It is designed around streaming I/O, predictable command behavior, and low-memory execution for large files.

Repository Layout

seqx/
├── .github/
│   └── workflows/
│       └── release.yml
├── scripts/
│   ├── bench_packed_io.sh
│   └── gen_random_fasta.py
├── src/
│   ├── main.rs
│   ├── lib.rs
│   ├── cmd/
│   │   ├── mod.rs
│   │   ├── compress.rs
│   │   ├── convert.rs
│   │   ├── dedup.rs
│   │   ├── extract.rs
│   │   ├── filter.rs
│   │   ├── merge.rs
│   │   ├── modify.rs
│   │   ├── sample.rs
│   │   ├── search.rs
│   │   ├── sort.rs
│   │   ├── split.rs
│   │   ├── stats.rs
│   │   └── guide.rs
│   └── common/
│       ├── mod.rs
│       ├── parser.rs
│       ├── packed_seq_io.rs
│       ├── record.rs
│       ├── writer.rs
│       └── README.md
├── Cargo.toml
├── Cargo.lock
├── README.md
├── QUICKREF.md
├── DEVELOPMENT.md
├── SKILL.md
├── rustfmt.toml
└── target/                # build artifacts (generated)

Build

cargo build --release

Binary path:

target/release/seqx

Quick Start

# Show help
seqx --help

# Show guide (agent-friendly help)
seqx guide
seqx guide filter

# Basic stats
seqx stats -i input.fa

# Convert FASTA -> FASTQ
seqx convert -i input.fa -T fastq -o output.fq

# Filter short sequences
seqx filter -i input.fa --min-len 100 -o filtered.fa

Commands

stats

seqx stats -i input.fa
seqx stats -i input.fa --gc
seqx stats -i input.fq --qual --min-len 50

convert

seqx convert -i input.fa -T fastq -Q 30 -o output.fq
seqx convert -i input.fq -T fasta -o output.fa

filter

seqx filter -i input.fa --min-len 100 --max-len 2000
seqx filter -i input.fa --pattern "ATG.*TAA"
seqx filter -i input.fa --exclude-pattern "N{10,}"
seqx filter -i input.fa --id-file ids.txt
seqx filter -i input.fq --min-qual 30

extract

seqx extract -i input.fa --id seq1
seqx extract -i input.fa --id-file ids.txt
seqx extract -i input.fa --range 1:100
seqx extract -i input.fa --bed regions.bed -F 20

search

seqx search -i input.fa "ATG"

Collected data entries:

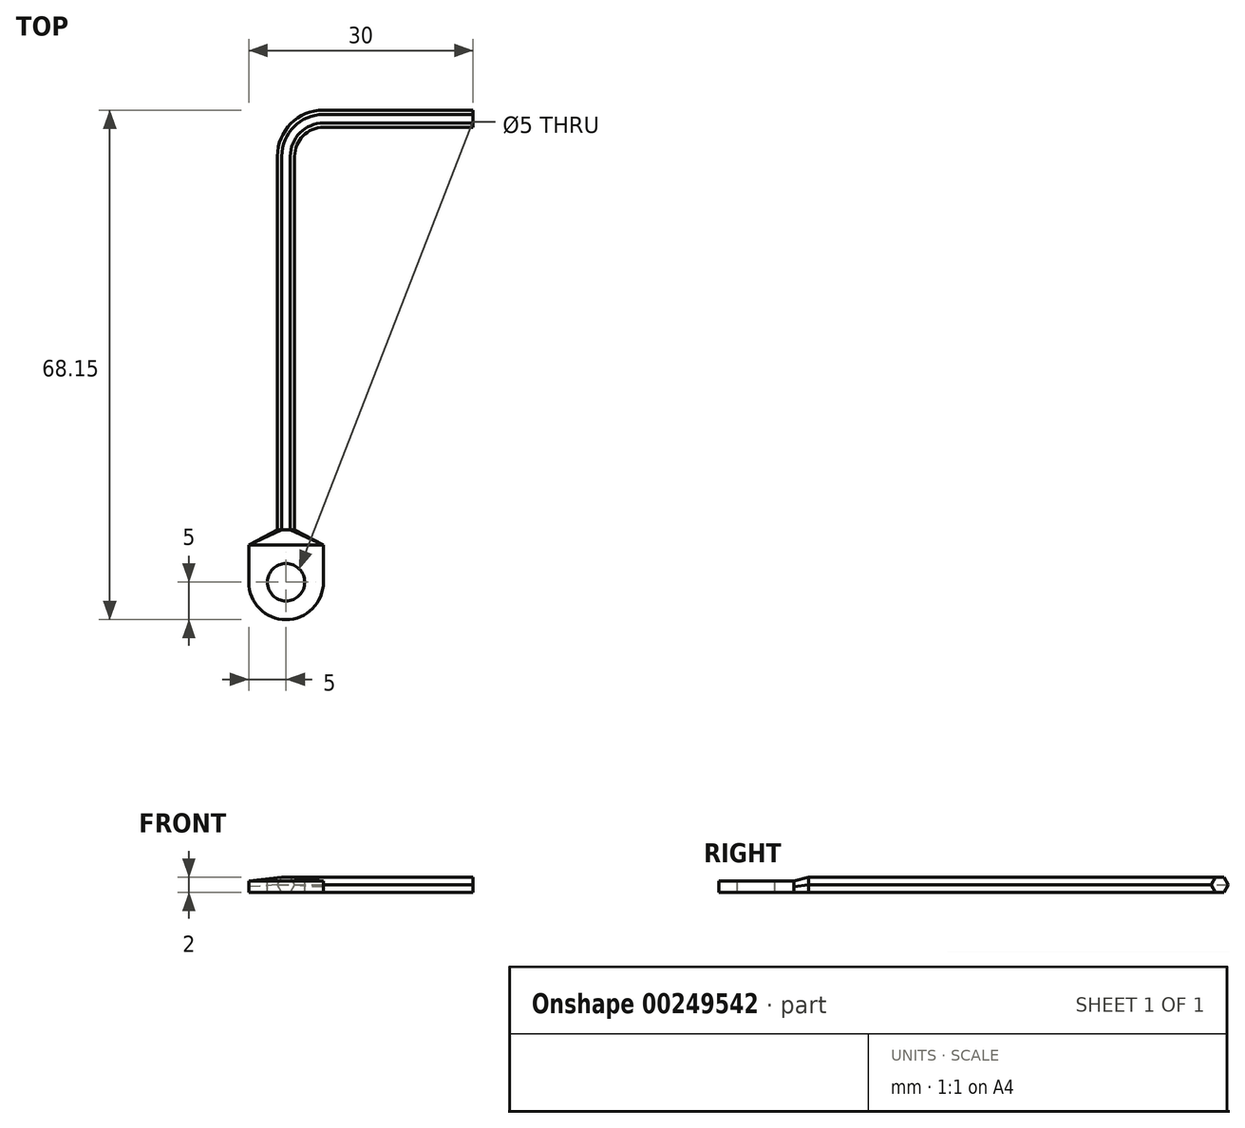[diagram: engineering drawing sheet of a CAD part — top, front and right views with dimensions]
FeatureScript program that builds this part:
annotation { "Feature Type Name" : "Feature", "Feature Type Description" : "" }
export const myFeature = defineFeature(function(context is Context, id is Id, definition is map)
    precondition{}
    {
        {
            var Q0;
            Q0=qCreatedBy(makeId("Front.planeOp"),FACE);
            var sketch = newSketch(context, id + "F0", { "sketchPlane" : qUnion([Q0])});
            skCircle(sketch, "E0.cCircle", {"center": v(0, 0) * mm, "radius": 1 * mm, "construction": true});
            skLineSegment(sketch, "E0.0", {"start": v(0.58, -1) * mm, "end": v(-0.58, -1) * mm});
            skLineSegment(sketch, "E0.1", {"start": v(-0.58, -1) * mm, "end": v(-1.15, 0) * mm});
            skLineSegment(sketch, "E0.2", {"start": v(-1.15, 0) * mm, "end": v(-0.58, 1) * mm});
            skLineSegment(sketch, "E0.3", {"start": v(-0.58, 1) * mm, "end": v(0.58, 1) * mm});
            skLineSegment(sketch, "E0.4", {"start": v(0.58, 1) * mm, "end": v(1.15, 0) * mm});
            skLineSegment(sketch, "E0.5", {"start": v(1.15, 0) * mm, "end": v(0.58, -1) * mm});
            skPoint(sketch, "E0.0.midPoint", {"position": v(0, -1) * mm});
            skSolve(sketch);
        }
        {
            var Q0;
            Q0=qCreatedBy(makeId("Top.planeOp"),FACE);
            var sketch = newSketch(context, id + "F1", { "sketchPlane" : qUnion([Q0])});
            skLineSegment(sketch, "E1", {"start": v(0, 0) * mm, "end": v(0, 50) * mm});
            skLineSegment(sketch, "E2", {"start": v(5, 55) * mm, "end": v(25, 55) * mm});
            skPoint(sketch, "E3.visualSharp", {"position": v(0, 55) * mm});
            skArc(sketch, "E3.filletArc", {"start": v(5, 55) * mm, "mid": v(1.46, 53.54) * mm, "end": v(0, 50) * mm});
            skSolve(sketch);
        }
        {
            var Q0;
            Q0=qSketchRegion(id+"F0",true);
            var Q1;
            Q1=qConstructionFilter(qBodyType(qCreatedBy(id+"F1",EDGE),BodyType.WIRE),ConstructionObject.NO);
            sweep(context, id + "F2", {"profiles" : qUnion([Q0]), "path" : qUnion([Q1])});
        }
        {
            var Q0;
            Q0=makeQuery(id+"F2.opSweep","CAP_FACE",FACE,{"disambiguationData":[OSD([sQuery(id+"F0.wireOp",EDGE,"E0.0"),sQuery(id+"F0.wireOp",EDGE,"E0.1"),sQuery(id+"F0.wireOp",EDGE,"E0.2"),sQuery(id+"F0.wireOp",EDGE,"E0.3"),sQuery(id+"F0.wireOp",EDGE,"E0.4"),sQuery(id+"F0.wireOp",EDGE,"E0.5"),sQuery(id+"F1.wireOp",VERTEX,"E1.start")])],"isStart":true});
            cPlane(context, id + "F3", {"entities" : qUnion([Q0]), "cplaneType" : CPlaneType.OFFSET, "offset" : 2 * mm, "width" : 150 * mm, "height" : 150 * mm});
        }
        {
            var Q0;
            Q0=qCreatedBy(id+"F3.planeOp",FACE);
            var sketch = newSketch(context, id + "F4", { "sketchPlane" : qUnion([Q0])});
            skLineSegment(sketch, "E4.bottom", {"start": v(-5, 0.5) * mm, "end": v(5, 0.5) * mm});
            skLineSegment(sketch, "E4.top", {"start": v(-5, -1) * mm, "end": v(5, -1) * mm});
            skLineSegment(sketch, "E4.left", {"start": v(-5, 0.5) * mm, "end": v(-5, -1) * mm});
            skLineSegment(sketch, "E4.right", {"start": v(5, 0.5) * mm, "end": v(5, -1) * mm});
            skSolve(sketch);
        }
        {
            var Q0;
            Q0=qSketchRegion(id+"F4",true);
            extrude(context, id + "F5", {"entities" : qUnion([Q0]), "depth" : 10 * mm});
        }
        {
            var Q0;
            Q0=makeQuery(id+"F5.opExtrude","SWEPT_FACE",FACE,{"disambiguationData":[OSD([sQuery(id+"F4.wireOp",EDGE,"E4.bottom")])]});
            var sketch = newSketch(context, id + "F6", { "sketchPlane" : qUnion([Q0])});
            skCircle(sketch, "E5", {"center": v(0, -7) * mm, "radius": 2.5 * mm});
            skPoint(sketch, "E5.centerSnap0", {"position": v(-5, -7) * mm});
            skPoint(sketch, "E5.centerSnap1", {"position": v(0, -12) * mm});
            skSolve(sketch);
        }
        {
            var Q0;
            Q0=qSketchRegion(id+"F6",true);
            extrude(context, id + "F7", {"entities" : qUnion([Q0]), "operationType" : NewBodyOperationType.REMOVE, "oppositeDirection" : true, "depth" : 25 * mm});
        }
        {
            var Q0;
            Q0=makeQuery(id+"F5.opExtrude","CAP_FACE",FACE,{"disambiguationData":[OSD([sQuery(id+"F4.wireOp",EDGE,"E4.bottom"),sQuery(id+"F4.wireOp",EDGE,"E4.top"),sQuery(id+"F4.wireOp",EDGE,"E4.left"),sQuery(id+"F4.wireOp",EDGE,"E4.right")])],"isStart":true});
            var sketch = newSketch(context, id + "F8", { "sketchPlane" : qUnion([Q0])});
            skLineSegment(sketch, "E6", {"start": v(-5, 0.5) * mm, "end": v(5, 0.5) * mm});
            skLineSegment(sketch, "E7", {"start": v(5, 0.5) * mm, "end": v(5, -0.25) * mm});
            skLineSegment(sketch, "E8", {"start": v(5, -0.25) * mm, "end": v(5, -1) * mm});
            skLineSegment(sketch, "E9", {"start": v(5, -1) * mm, "end": v(-5, -1) * mm});
            skLineSegment(sketch, "E10", {"start": v(-5, -1) * mm, "end": v(-5, -0.25) * mm});
            skLineSegment(sketch, "E11", {"start": v(-5, -0.25) * mm, "end": v(-5, 0.5) * mm});
            skSolve(sketch);
        }
        {
            var Q0;
            Q0=makeQuery(id+"F2.opSweep","CAP_FACE",FACE,{"disambiguationData":[OSD([sQuery(id+"F0.wireOp",EDGE,"E0.0"),sQuery(id+"F0.wireOp",EDGE,"E0.1"),sQuery(id+"F0.wireOp",EDGE,"E0.2"),sQuery(id+"F0.wireOp",EDGE,"E0.3"),sQuery(id+"F0.wireOp",EDGE,"E0.4"),sQuery(id+"F0.wireOp",EDGE,"E0.5"),sQuery(id+"F1.wireOp",VERTEX,"E1.start")])],"isStart":true});
            var Q1;
            Q1=makeQuery(id+"F8.imprint","IMPRINT",FACE,{"disambiguationData":[TD([[makeQuery(id+"F8.imprint","IMPRINT",EDGE,{"derivedFrom":sQuery(id+"F8.wireOp",EDGE,"E6")}),1.0]])]});
            loft(context, id + "F9", {"sheetProfilesArray" : [{ "sheetProfileEntities" : qUnion([Q0]) }, { "sheetProfileEntities" : qUnion([Q1]) }]});
        }
        {
            var Q0;
            Q0=makeQuery(id+"F5.opExtrude","CAP_EDGE",EDGE,{"disambiguationData":[OSD([sQuery(id+"F4.wireOp",EDGE,"E4.right")])],"isStart":false});
            var Q1;
            Q1=makeQuery(id+"F5.opExtrude","CAP_EDGE",EDGE,{"disambiguationData":[OSD([sQuery(id+"F4.wireOp",EDGE,"E4.left")])],"isStart":false});
            fillet(context, id + "F10", {"entities" : qUnion([Q0, Q1]), "radius" : 5 * mm, "tangentPropagation" : true, "allowEdgeOverflow" : false});
        }
    });
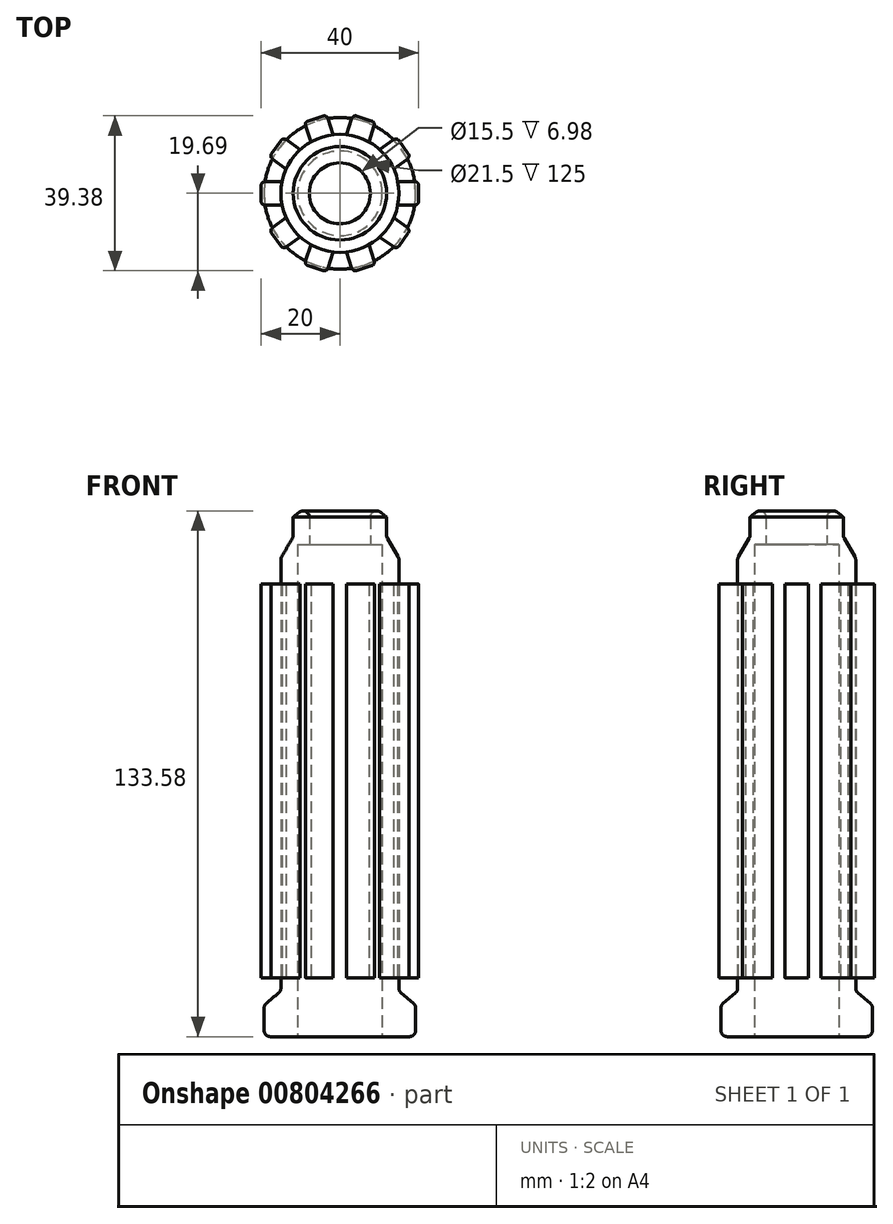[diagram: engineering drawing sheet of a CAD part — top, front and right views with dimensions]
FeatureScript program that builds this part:
annotation { "Feature Type Name" : "Feature", "Feature Type Description" : "" }
export const myFeature = defineFeature(function(context is Context, id is Id, definition is map)
    precondition{}
    {
        {
            var Q0;
            Q0=qCreatedBy(makeId("Front.planeOp"),FACE);
            var sketch = newSketch(context, id + "F0", { "sketchPlane" : qUnion([Q0])});
            skLineSegment(sketch, "E0", {"start": v(0, 0) * mm, "end": v(0, 40.62) * mm, "construction": true});
            skLineSegment(sketch, "E1", {"start": v(7.75, 125) * mm, "end": v(10.75, 125) * mm});
            skLineSegment(sketch, "E2", {"start": v(10.75, 125) * mm, "end": v(10.75, 0) * mm});
            skLineSegment(sketch, "E3", {"start": v(10.75, 0) * mm, "end": v(19.25, 0) * mm});
            skLineSegment(sketch, "E4", {"start": v(19.25, 0) * mm, "end": v(19.25, 8) * mm});
            skLineSegment(sketch, "E5", {"start": v(19.25, 8) * mm, "end": v(15, 11.57) * mm});
            skLineSegment(sketch, "E6", {"start": v(15, 11.57) * mm, "end": v(15, 121.57) * mm});
            skLineSegment(sketch, "E7", {"start": v(15, 121.57) * mm, "end": v(11.86, 127) * mm});
            skLineSegment(sketch, "E8", {"start": v(11.86, 127) * mm, "end": v(11.86, 132) * mm});
            skLineSegment(sketch, "E9", {"start": v(7.75, 125) * mm, "end": v(7.75, 135) * mm});
            skArc(sketch, "E10", {"start": v(11.86, 132) * mm, "mid": v(9.87, 133.59) * mm, "end": v(7.75, 135) * mm});
            skSolve(sketch);
        }
        {
            var Q0;
            Q0=makeQuery(id+"F0.imprint","IMPRINT",FACE,{"disambiguationData":[TD([[makeQuery(id+"F0.imprint","IMPRINT",EDGE,{"derivedFrom":sQuery(id+"F0.wireOp",EDGE,"E1")}),1.0]])]});
            var Q1;
            Q1=sQuery(id+"F0.wireOp",EDGE,"E0");
            revolve(context, id + "F1", {"surfaceOperationType" : NewSurfaceOperationType.NEW, "entities" : qUnion([Q0]), "axis" : qUnion([Q1]), "revolveType" : RevolveType.FULL});
        }
        {
            var Q0;
            Q0=makeQuery(id+"F1.opRevolve","SWEPT_EDGE",EDGE,{"disambiguationData":[OSD([sQuery(id+"F0.wireOp",EDGE,"E9"),sQuery(id+"F0.wireOp",EDGE,"E10")])]});
            var Q1;
            Q1=makeQuery(id+"F1.opRevolve","SWEPT_EDGE",EDGE,{"disambiguationData":[OSD([sQuery(id+"F0.wireOp",EDGE,"E7"),sQuery(id+"F0.wireOp",EDGE,"E8")])]});
            var Q2;
            Q2=makeQuery(id+"F1.opRevolve","SWEPT_EDGE",EDGE,{"disambiguationData":[OSD([sQuery(id+"F0.wireOp",EDGE,"E6"),sQuery(id+"F0.wireOp",EDGE,"E7")])]});
            var Q3;
            Q3=makeQuery(id+"F1.opRevolve","SWEPT_EDGE",EDGE,{"disambiguationData":[OSD([sQuery(id+"F0.wireOp",EDGE,"E5"),sQuery(id+"F0.wireOp",EDGE,"E6")])]});
            var Q4;
            Q4=makeQuery(id+"F1.opRevolve","SWEPT_EDGE",EDGE,{"disambiguationData":[OSD([sQuery(id+"F0.wireOp",EDGE,"E4"),sQuery(id+"F0.wireOp",EDGE,"E5")])]});
            var Q5;
            Q5=makeQuery(id+"F1.opRevolve","SWEPT_EDGE",EDGE,{"disambiguationData":[OSD([sQuery(id+"F0.wireOp",EDGE,"E3"),sQuery(id+"F0.wireOp",EDGE,"E4")])]});
            fillet(context, id + "F2", {"entities" : qUnion([Q0, Q1, Q2, Q3, Q4, Q5]), "radius" : 1.6 * mm, "tangentPropagation" : true, "allowEdgeOverflow" : false});
        }
        {
            var Q0;
            Q0=qCreatedBy(makeId("Right.planeOp"),FACE);
            cPlane(context, id + "F3", {"entities" : qUnion([Q0]), "cplaneType" : CPlaneType.OFFSET, "offset" : 20 * mm, "width" : 150 * mm, "height" : 150 * mm});
        }
        {
            var Q0;
            Q0=qCreatedBy(id+"F3.planeOp",FACE);
            var sketch = newSketch(context, id + "F4", { "sketchPlane" : qUnion([Q0])});
            skLineSegment(sketch, "E11.bottom", {"start": v(-3, 115) * mm, "end": v(3, 115) * mm});
            skLineSegment(sketch, "E11.top", {"start": v(-3, 15) * mm, "end": v(3, 15) * mm});
            skLineSegment(sketch, "E11.left", {"start": v(-3, 115) * mm, "end": v(-3, 15) * mm});
            skLineSegment(sketch, "E11.right", {"start": v(3, 115) * mm, "end": v(3, 15) * mm});
            skSolve(sketch);
        }
        {
            var Q0;
            Q0=makeQuery(id+"F4.imprint","IMPRINT",FACE,{"disambiguationData":[TD([[makeQuery(id+"F4.imprint","IMPRINT",EDGE,{"derivedFrom":sQuery(id+"F4.wireOp",EDGE,"E11.bottom")}),-1.0]])]});
            var Q1;
            Q1=makeQuery(id+"F1.opRevolve","SWEPT_FACE",FACE,{"disambiguationData":[OSD([sQuery(id+"F0.wireOp",EDGE,"E6")])]});
            extrude(context, id + "F5", {"entities" : qUnion([Q0]), "endBound" : BoundingType.UP_TO_SURFACE, "oppositeDirection" : true, "depth" : 25 * mm, "endBoundEntityFace" : qUnion([Q1]), "offsetDistance" : 25 * mm});
        }
        {
            var Q0;
            Q0=makeQuery(id+"F5.opExtrude","CAP_EDGE",EDGE,{"disambiguationData":[OSD([sQuery(id+"F4.wireOp",EDGE,"E11.left")])],"isStart":true});
            var Q1;
            Q1=makeQuery(id+"F5.opExtrude","CAP_EDGE",EDGE,{"disambiguationData":[OSD([sQuery(id+"F4.wireOp",EDGE,"E11.right")])],"isStart":true});
            fillet(context, id + "F6", {"entities" : qUnion([Q0, Q1]), "radius" : 1 * mm, "tangentPropagation" : true, "allowEdgeOverflow" : false});
        }
        {
            var Q0;
            Q0=makeQuery(id+"F5.opExtrude","SWEPT_BODY",BODY,{"disambiguationData":[OSD([sQuery(id+"F4.wireOp",EDGE,"E11.bottom"),sQuery(id+"F4.wireOp",EDGE,"E11.top"),sQuery(id+"F4.wireOp",EDGE,"E11.left"),sQuery(id+"F4.wireOp",EDGE,"E11.right")])]});
            var Q1;
            Q1=sQuery(id+"F0.wireOp",EDGE,"E0");
            circularPattern(context, id + "F7", {"entities" : qUnion([Q0]), "axis" : qUnion([Q1]), "angle" : 360 * degree, "instanceCount" : 10, "equalSpace" : true});
        }
    });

Exercise tasks:
1. In the seqx documentation, what is the path to the built binary?
2. Extract every row of the CAD file records that contains the string "tangentPropagation".

Task-by-task outputs:
1. target/release/seqx

2.
            fillet(context, id + "F10", {"entities" : qUnion([Q0, Q1]), "radius" : 5 * mm, "tangentPropagation" : true, "allowEdgeOverflow" : false});
            fillet(context, id + "F2", {"entities" : qUnion([Q0, Q1, Q2, Q3, Q4, Q5]), "radius" : 1.6 * mm, "tangentPropagation" : true, "allowEdgeOverflow" : false});
            fillet(context, id + "F6", {"entities" : qUnion([Q0, Q1]), "radius" : 1 * mm, "tangentPropagation" : true, "allowEdgeOverflow" : false});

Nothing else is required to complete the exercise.